▶ [What you should do]
Filter the records below, keeping only lines with the string "Left".

※

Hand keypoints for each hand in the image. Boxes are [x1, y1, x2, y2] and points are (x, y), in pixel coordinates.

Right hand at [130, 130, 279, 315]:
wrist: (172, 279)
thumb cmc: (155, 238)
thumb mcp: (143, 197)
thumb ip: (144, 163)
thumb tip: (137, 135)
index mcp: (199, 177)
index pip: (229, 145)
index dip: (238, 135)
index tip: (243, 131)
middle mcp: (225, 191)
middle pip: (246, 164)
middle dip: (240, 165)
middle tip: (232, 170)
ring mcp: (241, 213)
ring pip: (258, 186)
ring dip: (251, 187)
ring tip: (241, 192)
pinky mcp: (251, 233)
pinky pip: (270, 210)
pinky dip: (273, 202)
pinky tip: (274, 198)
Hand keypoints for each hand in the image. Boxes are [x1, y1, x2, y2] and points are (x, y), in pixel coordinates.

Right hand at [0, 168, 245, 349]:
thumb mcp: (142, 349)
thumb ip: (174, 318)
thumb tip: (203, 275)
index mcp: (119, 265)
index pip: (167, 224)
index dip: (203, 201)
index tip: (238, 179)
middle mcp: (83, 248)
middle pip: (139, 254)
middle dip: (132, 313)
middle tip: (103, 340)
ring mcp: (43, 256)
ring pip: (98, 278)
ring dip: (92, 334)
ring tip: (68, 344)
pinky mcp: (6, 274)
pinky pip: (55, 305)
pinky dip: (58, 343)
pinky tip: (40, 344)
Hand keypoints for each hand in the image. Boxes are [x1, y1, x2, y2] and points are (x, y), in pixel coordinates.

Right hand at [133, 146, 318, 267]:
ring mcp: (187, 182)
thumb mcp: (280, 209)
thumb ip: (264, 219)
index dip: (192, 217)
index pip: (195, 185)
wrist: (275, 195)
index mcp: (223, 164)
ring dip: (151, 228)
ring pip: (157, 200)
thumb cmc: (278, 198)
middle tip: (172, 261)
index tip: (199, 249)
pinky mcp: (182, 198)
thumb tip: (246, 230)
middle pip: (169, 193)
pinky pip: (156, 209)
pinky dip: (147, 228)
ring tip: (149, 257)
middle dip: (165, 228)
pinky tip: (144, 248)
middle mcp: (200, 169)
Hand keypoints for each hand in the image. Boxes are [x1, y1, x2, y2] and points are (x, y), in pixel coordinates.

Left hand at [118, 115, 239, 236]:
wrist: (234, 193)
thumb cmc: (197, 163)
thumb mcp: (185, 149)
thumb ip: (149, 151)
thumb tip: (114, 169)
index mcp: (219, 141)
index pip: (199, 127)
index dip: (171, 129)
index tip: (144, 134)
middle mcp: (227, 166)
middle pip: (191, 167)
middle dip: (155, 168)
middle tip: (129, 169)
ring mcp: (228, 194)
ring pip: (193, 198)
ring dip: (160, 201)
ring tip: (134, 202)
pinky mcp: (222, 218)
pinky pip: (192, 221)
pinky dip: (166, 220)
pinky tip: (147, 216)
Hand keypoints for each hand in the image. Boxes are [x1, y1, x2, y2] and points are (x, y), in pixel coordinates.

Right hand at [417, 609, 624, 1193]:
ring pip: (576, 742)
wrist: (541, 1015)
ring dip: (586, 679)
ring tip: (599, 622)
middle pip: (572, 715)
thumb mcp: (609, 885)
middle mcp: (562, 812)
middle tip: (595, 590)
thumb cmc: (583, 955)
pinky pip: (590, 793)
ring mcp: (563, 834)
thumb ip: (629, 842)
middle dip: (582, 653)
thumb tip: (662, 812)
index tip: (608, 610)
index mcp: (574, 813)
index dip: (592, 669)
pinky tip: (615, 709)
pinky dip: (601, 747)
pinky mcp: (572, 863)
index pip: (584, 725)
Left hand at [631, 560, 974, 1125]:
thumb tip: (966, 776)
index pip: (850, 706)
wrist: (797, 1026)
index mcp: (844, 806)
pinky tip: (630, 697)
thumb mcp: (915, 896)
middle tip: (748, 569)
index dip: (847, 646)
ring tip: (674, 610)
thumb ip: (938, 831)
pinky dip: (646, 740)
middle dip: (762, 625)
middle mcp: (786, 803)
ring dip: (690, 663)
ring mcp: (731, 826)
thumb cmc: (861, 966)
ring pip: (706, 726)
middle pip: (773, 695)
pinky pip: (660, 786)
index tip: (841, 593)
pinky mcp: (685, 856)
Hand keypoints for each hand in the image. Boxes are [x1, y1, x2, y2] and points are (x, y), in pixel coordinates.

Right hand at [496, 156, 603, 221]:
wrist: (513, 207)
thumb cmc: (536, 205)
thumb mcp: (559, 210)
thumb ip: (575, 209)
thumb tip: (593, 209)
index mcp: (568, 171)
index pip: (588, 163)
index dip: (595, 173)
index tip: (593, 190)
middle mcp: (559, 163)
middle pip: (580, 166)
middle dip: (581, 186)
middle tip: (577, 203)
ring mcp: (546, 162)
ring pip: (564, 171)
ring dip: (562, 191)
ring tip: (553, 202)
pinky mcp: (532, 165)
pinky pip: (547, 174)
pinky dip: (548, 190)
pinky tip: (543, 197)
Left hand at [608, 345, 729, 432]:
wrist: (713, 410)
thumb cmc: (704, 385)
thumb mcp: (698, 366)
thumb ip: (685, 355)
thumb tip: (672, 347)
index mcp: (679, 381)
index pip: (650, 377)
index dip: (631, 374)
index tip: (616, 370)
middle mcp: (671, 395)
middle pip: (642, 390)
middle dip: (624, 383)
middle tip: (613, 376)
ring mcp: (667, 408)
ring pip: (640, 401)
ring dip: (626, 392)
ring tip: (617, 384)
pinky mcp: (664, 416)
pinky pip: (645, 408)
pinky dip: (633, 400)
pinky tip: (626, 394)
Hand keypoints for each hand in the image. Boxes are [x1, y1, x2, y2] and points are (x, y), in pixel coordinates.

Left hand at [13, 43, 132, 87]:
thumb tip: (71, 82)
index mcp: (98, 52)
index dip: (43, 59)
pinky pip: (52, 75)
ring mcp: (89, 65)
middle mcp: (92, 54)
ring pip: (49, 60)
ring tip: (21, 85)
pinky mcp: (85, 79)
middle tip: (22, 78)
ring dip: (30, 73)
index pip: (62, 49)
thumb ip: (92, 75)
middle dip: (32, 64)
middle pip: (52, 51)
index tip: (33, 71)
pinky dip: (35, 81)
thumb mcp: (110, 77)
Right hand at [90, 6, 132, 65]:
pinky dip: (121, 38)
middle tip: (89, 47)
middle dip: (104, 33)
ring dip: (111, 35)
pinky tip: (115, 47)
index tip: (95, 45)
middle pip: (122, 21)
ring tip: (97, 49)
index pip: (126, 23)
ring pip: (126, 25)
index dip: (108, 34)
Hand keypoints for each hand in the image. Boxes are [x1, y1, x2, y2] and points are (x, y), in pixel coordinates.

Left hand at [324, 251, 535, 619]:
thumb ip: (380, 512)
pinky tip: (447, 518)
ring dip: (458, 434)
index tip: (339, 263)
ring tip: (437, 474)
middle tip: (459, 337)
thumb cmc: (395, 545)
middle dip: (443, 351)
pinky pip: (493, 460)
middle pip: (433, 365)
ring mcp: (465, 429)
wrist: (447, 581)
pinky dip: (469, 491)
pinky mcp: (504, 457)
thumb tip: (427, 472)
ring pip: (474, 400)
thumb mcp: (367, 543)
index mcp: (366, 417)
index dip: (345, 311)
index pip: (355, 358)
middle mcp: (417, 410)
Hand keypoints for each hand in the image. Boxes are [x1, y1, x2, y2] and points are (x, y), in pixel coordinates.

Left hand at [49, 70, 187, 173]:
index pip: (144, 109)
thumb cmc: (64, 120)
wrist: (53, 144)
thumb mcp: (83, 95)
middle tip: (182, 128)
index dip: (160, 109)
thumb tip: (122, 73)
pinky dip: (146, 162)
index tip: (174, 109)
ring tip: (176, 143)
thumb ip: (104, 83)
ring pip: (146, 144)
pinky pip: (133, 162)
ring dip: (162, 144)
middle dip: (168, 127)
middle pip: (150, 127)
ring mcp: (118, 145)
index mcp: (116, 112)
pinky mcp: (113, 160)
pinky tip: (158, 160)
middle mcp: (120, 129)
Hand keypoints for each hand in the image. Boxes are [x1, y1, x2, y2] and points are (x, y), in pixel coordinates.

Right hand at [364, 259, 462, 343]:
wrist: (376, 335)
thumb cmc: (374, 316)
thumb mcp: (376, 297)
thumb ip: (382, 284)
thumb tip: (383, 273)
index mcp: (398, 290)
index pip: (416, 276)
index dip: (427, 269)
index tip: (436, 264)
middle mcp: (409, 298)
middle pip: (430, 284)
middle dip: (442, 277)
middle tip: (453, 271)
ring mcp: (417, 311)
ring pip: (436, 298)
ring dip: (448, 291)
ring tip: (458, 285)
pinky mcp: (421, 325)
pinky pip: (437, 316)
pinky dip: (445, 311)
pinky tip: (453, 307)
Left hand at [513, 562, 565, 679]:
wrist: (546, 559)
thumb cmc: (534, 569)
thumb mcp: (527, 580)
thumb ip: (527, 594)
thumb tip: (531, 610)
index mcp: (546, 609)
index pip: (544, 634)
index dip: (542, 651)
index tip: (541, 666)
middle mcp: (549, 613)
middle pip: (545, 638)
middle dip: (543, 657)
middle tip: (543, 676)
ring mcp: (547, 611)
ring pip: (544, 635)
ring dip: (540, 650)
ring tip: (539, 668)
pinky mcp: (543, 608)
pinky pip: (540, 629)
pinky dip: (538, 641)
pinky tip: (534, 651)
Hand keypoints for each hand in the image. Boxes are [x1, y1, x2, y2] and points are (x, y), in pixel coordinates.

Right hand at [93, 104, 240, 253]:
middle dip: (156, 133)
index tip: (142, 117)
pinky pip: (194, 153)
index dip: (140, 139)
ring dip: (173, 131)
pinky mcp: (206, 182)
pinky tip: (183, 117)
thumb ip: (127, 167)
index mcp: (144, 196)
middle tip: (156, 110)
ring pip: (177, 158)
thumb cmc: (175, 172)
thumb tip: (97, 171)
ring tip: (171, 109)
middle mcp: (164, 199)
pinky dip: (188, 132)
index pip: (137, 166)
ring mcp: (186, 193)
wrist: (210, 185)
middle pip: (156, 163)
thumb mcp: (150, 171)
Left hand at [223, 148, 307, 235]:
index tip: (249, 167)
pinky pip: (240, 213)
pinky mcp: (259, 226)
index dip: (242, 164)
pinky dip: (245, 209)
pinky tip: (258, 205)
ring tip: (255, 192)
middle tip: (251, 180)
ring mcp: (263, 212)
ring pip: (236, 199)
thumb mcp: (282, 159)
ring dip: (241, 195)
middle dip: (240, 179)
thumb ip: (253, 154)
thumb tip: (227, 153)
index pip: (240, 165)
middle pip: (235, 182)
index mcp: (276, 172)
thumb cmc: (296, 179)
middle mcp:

※

▶ [Problem solution]
Left hand at [118, 115, 239, 236]:
Left hand at [631, 560, 974, 1125]:
Left hand at [608, 345, 729, 432]:
Left hand at [13, 43, 132, 87]:
Left hand at [324, 251, 535, 619]:
Left hand at [49, 70, 187, 173]:
Left hand at [513, 562, 565, 679]:
Left hand at [223, 148, 307, 235]:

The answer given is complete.